* **Requirement**
In the forum thread below, turn the paragraph that opens "Hi all, so hopefully someone" into a short list that keeps its main facts.

The No.1 Website for Pro Audio
 Search This Thread  Search This Forum  Search Reviews  Search Gear Database  Search Gear for sale  Search Gearslutz Go Advanced
Mic set up suggestions for recording in a small club Virtual Instrument Plugins
Old 4 days ago
  #1
Here for the gear
 

Mic set up suggestions for recording in a small club

Hi all, so hopefully someone can point me in the right direction here, Im going to need to record a jazz band playing in a small venue, I'll also be renting for dialogue and interior interviews and the budget is limited, so hopefully I can get good results for both with one set.

I was thinking along the lines of a pair of Schoeps with hyper capsules as I've had good results with them for more standard interior stuff in the past, but would anybody suggest something different, perhaps shotguns would be preferable.
also whats considered good practice for positioning, I don't need to place any focus on the crowd.

Thanks in advance
Old 4 days ago
  #2
Gear Addict
 

With a spaced pair I’ve always had a problem with the bass and piano being nowhere in the mix
Old 4 days ago
  #3
Gear Addict
 

For the "dialogue and interior interviews," how many people do you expect to record at a time? Are you wanting one mic per person? Are we talking booms, camera mount, fixed mic stands?

I feel like the interview/dialogue requirements may pull in very different directions than what's ideal for ensemble music recording, depending on all the specifics.

Shotguns for music, esp indoors, seems risky. Haven't tried it myself, but from what I hear, I think there's a high risk of phasey, comb filtering effects in that scenario.

My first thought was MS. Mid mic could be used as tighter mono source for recording individual speakers, while MS combo would work well for music.

Cardioid mid matrixes to super cardioid XY
Super or hyper will matrix to hyper XY or beyond

But, if you need to record more than one speaker, this may not be the right rig for that.
Old 4 days ago
  #4
Lives for gear
 

shotguns will give you just a bit more damping off axis than hypercardioids so i doubt you'll gain a lot - more importantly though, how does the venue and the setup look like and what gear do you have available?
Old 4 days ago
  #5
Lives for gear
 
tourtelot's Avatar
"Shotguns" are notorious for comb-filtering indoors. That's why movie dialog recordists have always put them aside for hypers or cardioids. The one exception to that rule, for me at least, was the Sanken CS3e which performed pretty well on interiors as long as there was a bit of space around them.

D.
Old 4 days ago
  #6
Gear Addict
Is the band playing acoustically, or through a PA system?
If the latter, there's a bunch of mics there you might be able to tap into.

Chris
Old 3 days ago
  #7
Lives for gear
 
jimjazzdad's Avatar
Quote:
Originally Posted by chris661 View Post
Is the band playing acoustically, or through a PA system?
If the latter, there's a bunch of mics there you might be able to tap into.

* **Information shown**
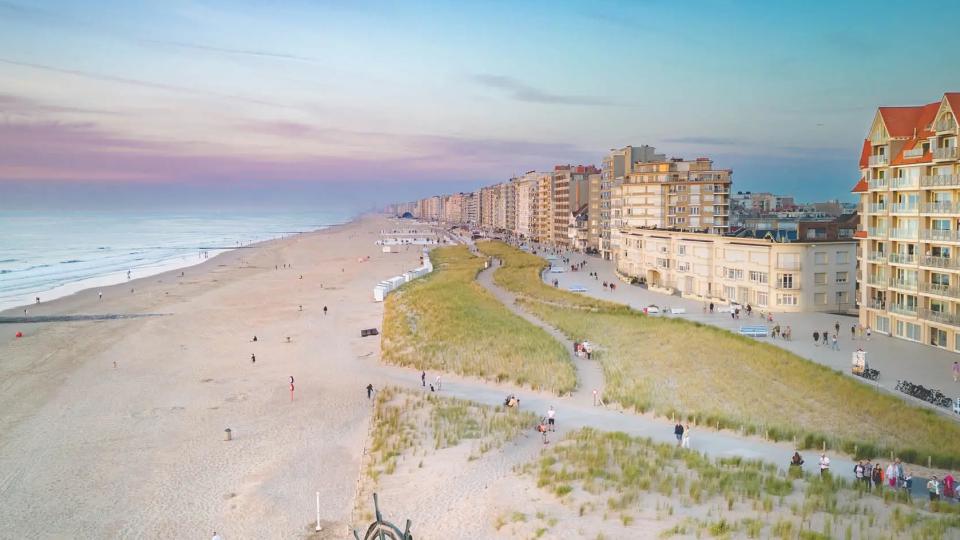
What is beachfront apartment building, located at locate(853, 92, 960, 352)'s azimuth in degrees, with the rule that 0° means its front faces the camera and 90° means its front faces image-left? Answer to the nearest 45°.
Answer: approximately 45°
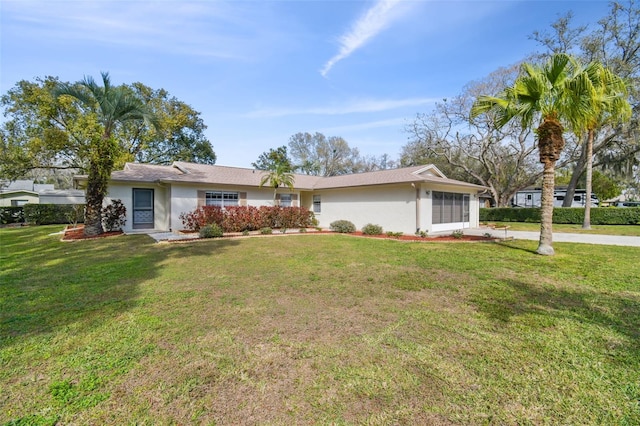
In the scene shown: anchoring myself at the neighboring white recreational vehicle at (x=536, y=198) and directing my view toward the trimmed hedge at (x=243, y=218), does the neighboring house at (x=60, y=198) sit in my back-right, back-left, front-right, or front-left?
front-right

* **Written solution**
- The poster needs to record a jazz band playing in a small venue.
- The same rental will also cover dialogue and interior interviews.
- The budget is limited.
- The poster hopes one set of gear can give good results for both jobs.